TransVision: Exploring the State of the Visual Field in the Age of Extreme Augmentation

  • ©ISEA2019: 25th International Symposium on Electronic Art, Jiabao Li and Honghao Deng, TransVision: Exploring the State of the Visual Field in the Age of Extreme Augmentation
  • ©ISEA2019: 25th International Symposium on Electronic Art, Jiabao Li and Honghao Deng, TransVision: Exploring the State of the Visual Field in the Age of Extreme Augmentation
  • ©ISEA2019: 25th International Symposium on Electronic Art, Jiabao Li and Honghao Deng, TransVision: Exploring the State of the Visual Field in the Age of Extreme Augmentation

Symposium:


Session Title:

  • TransVision

Presentation Title:

  • TransVision: Exploring the State of the Visual Field in the Age of Extreme Augmentation

Presenter(s):



Venue(s):



Abstract:

  • Human perception has long been influenced by technological breakthroughs. An intimate mediation of technology lies in between our direct perceptions and the environment we perceive. Through three extreme ideal types of perceptual machines, this project defamiliarizes and questions the habitual ways in which we interpret, operate, and understand the visual world intervened by digital media.

    1. Hyper-allergenic Vision Syndrome
    The modern society has observed an increase in allergies and intolerances. Hypersensitivities are emerging not only medically but also mentally. Technology has this mutual reinforcement effect that people tend to become less tolerant because they interact even less with people who have different backgrounds and opinions. Digital media as mediator reinforce people’s tendency of overreacting through the viral spread of information and amplification of opinions, making us hypersensitive to our social-political environment. Similar to patterns of intolerance to signals that we see with our immune system, we also see with our mental responses to our environment. By creating an artificial allergy to redness, this machine manifests the nonsensical hypersensitivity devised by digital media.

    2. Tactile Vision
    Vision works well when we have an overview of the total system, but the way we search in digital media is through little steps, from link to link — a tactile experience as we feel the landscape. We can never see it as a whole because it’s not a continuous space. Instead, we look through a pinhole and build up everything without an overview. This wearable is the extreme version of us possessing only one sense for one thing. Depriving all other sensory experiences and leaving only one signal channel, this hyper-narrow, focused, and filtered vision is an analog version of the searching behavior on the Internet.

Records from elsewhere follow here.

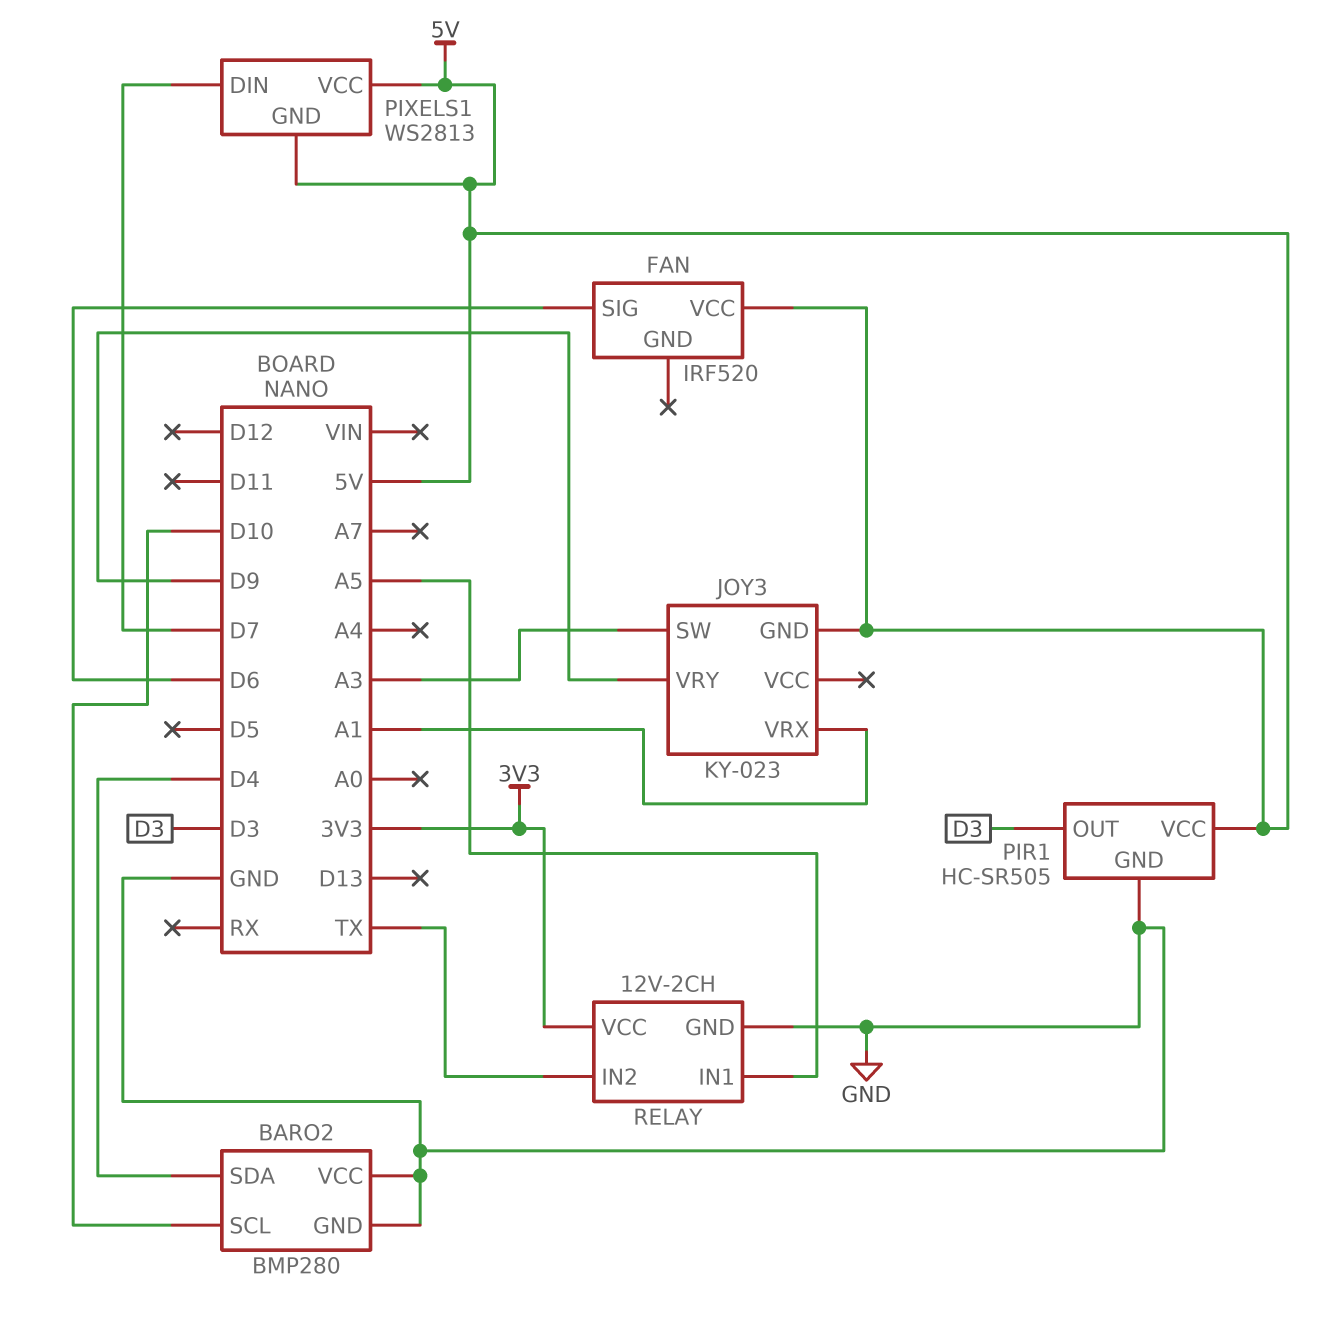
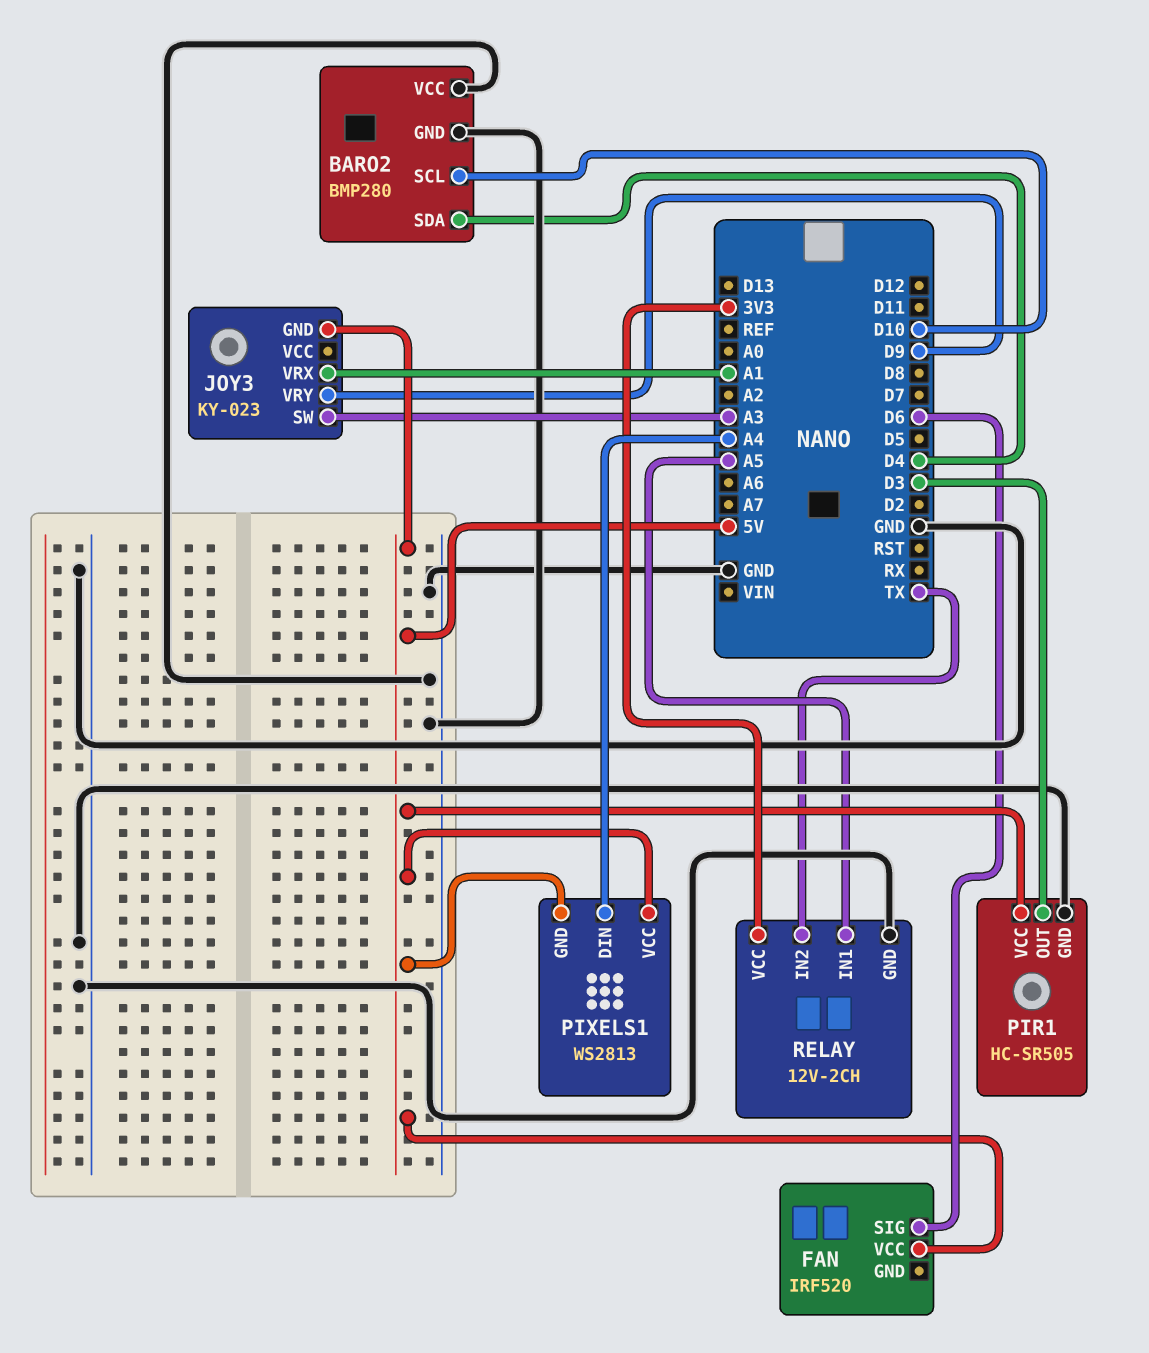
PIXELS1 pin DIN: D7 -> A4

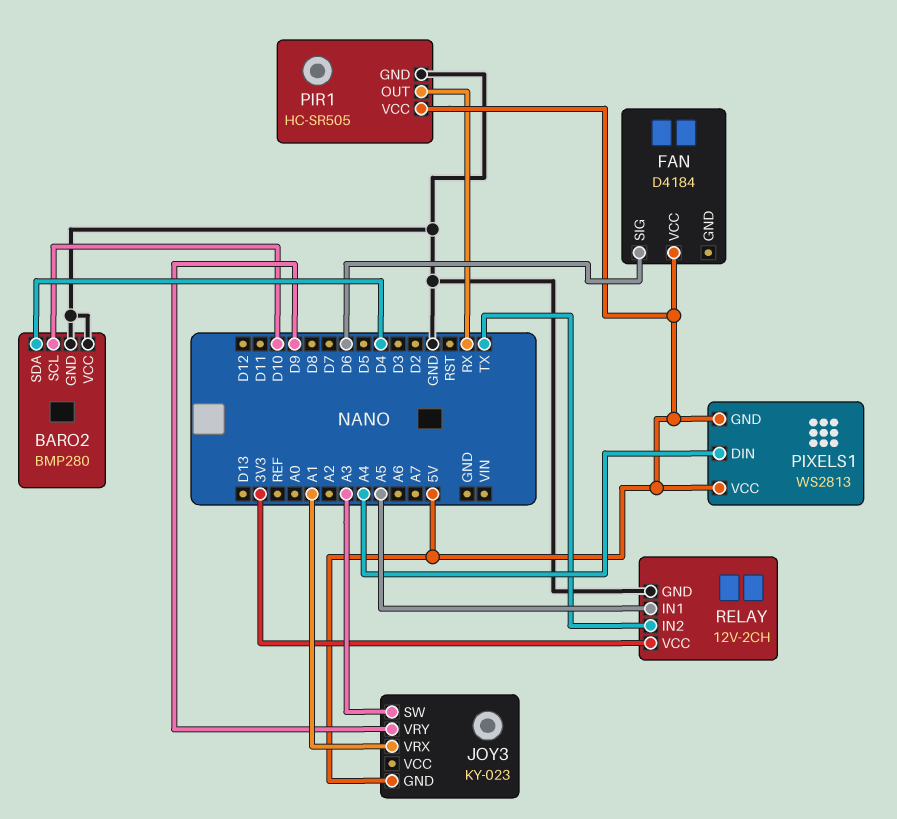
FAN: IRF520 -> D4184
PIR1 pin OUT: D3 -> RX

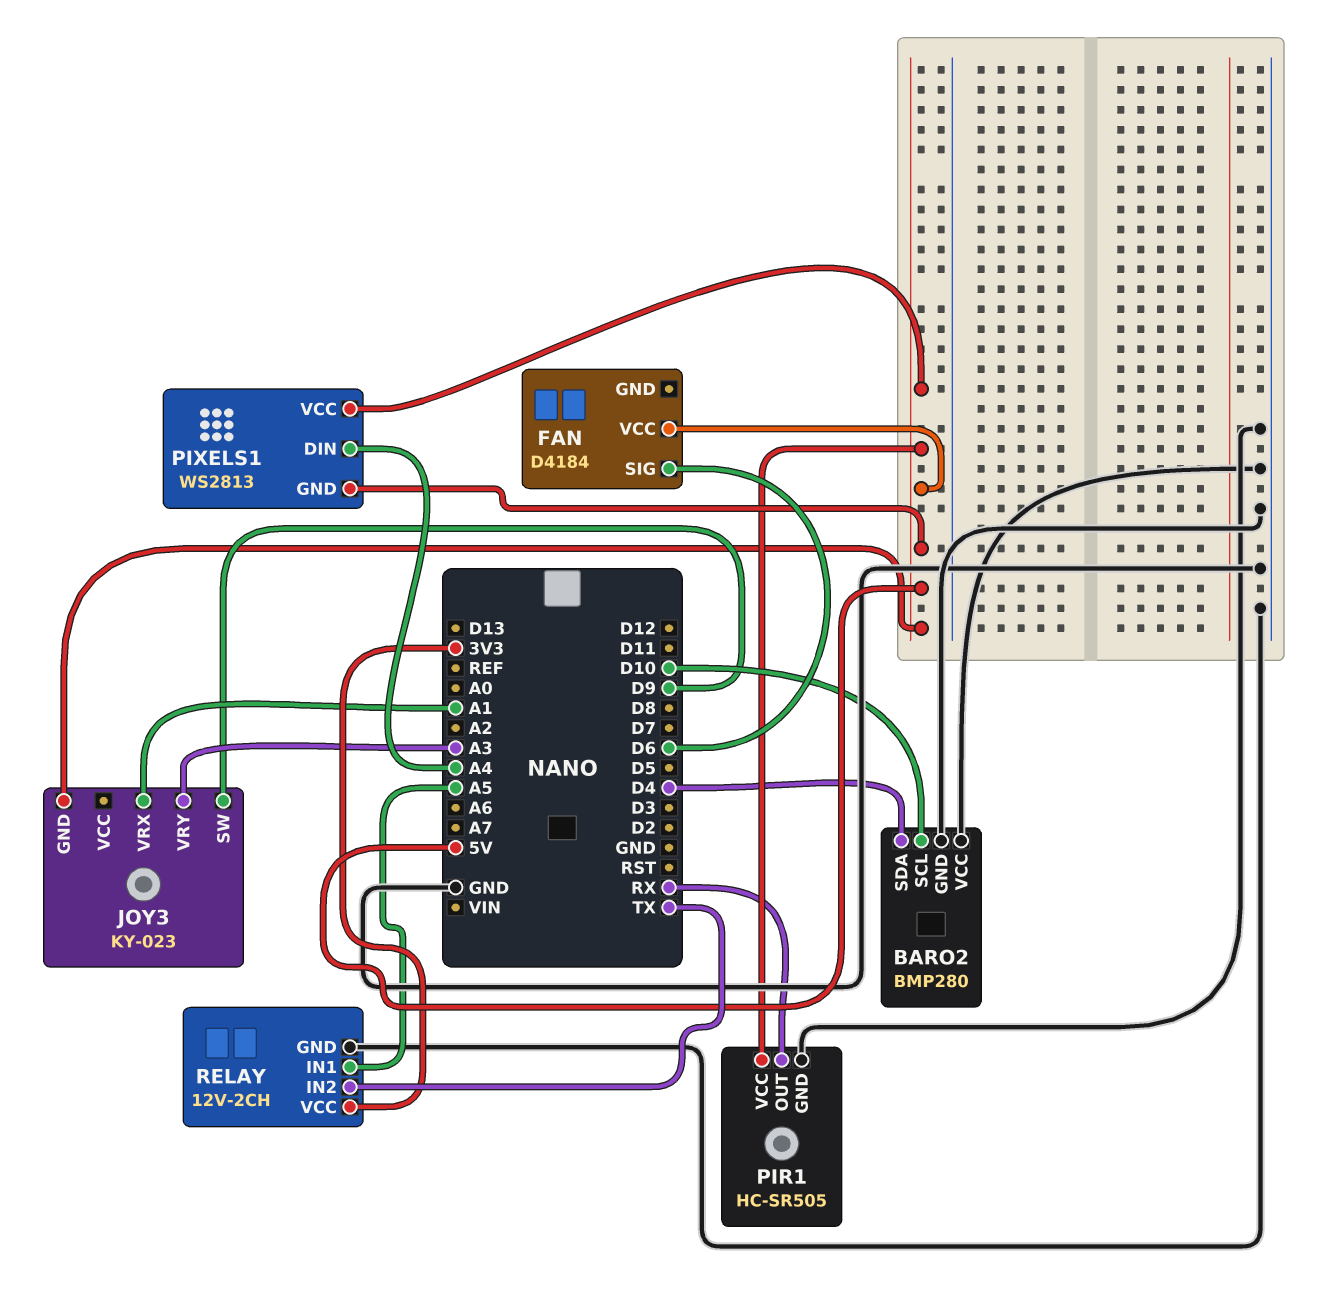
JOY3 pin SW: A3 -> D9
JOY3 pin VRY: D9 -> A3

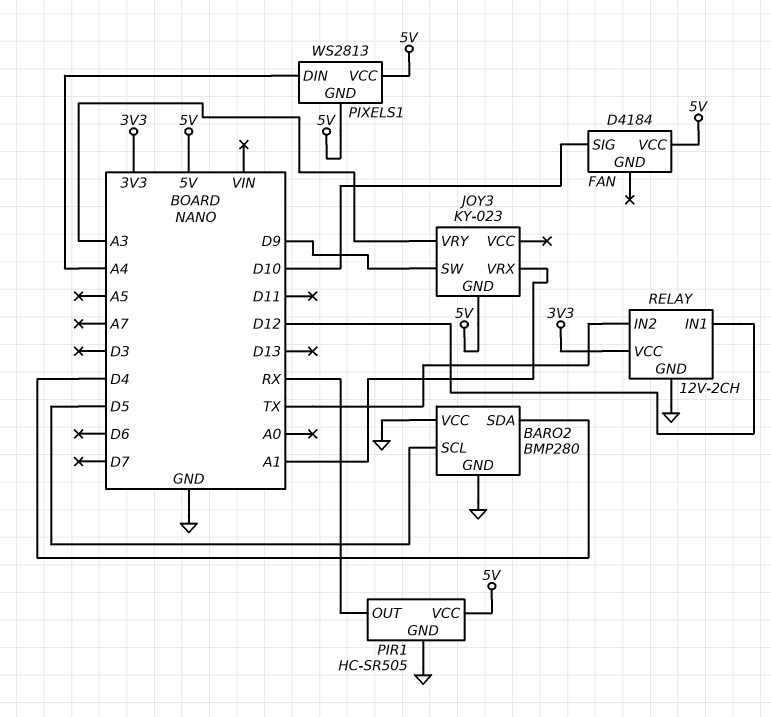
BARO2 pin SCL: D10 -> D5
FAN pin SIG: D6 -> D10
RELAY pin IN1: A5 -> D12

    3. Commoditized Vision
    The commodification of the visual field requires observers that can rapidly consume visual information. The downside is the extreme overloading of information that has to be packed into the visual field in order to make the most out of every second. The meditative relationship to what we are staring at is no longer possible because everything has an overlay of commercial information trying to extract value from us. The visual field becomes a commodity that has real estate value. By creating the tension between meditative state and consumptive state, this machine contemplates on how augmenting the visual field with new technologies affects our relationship to the world in this particular social-economic context.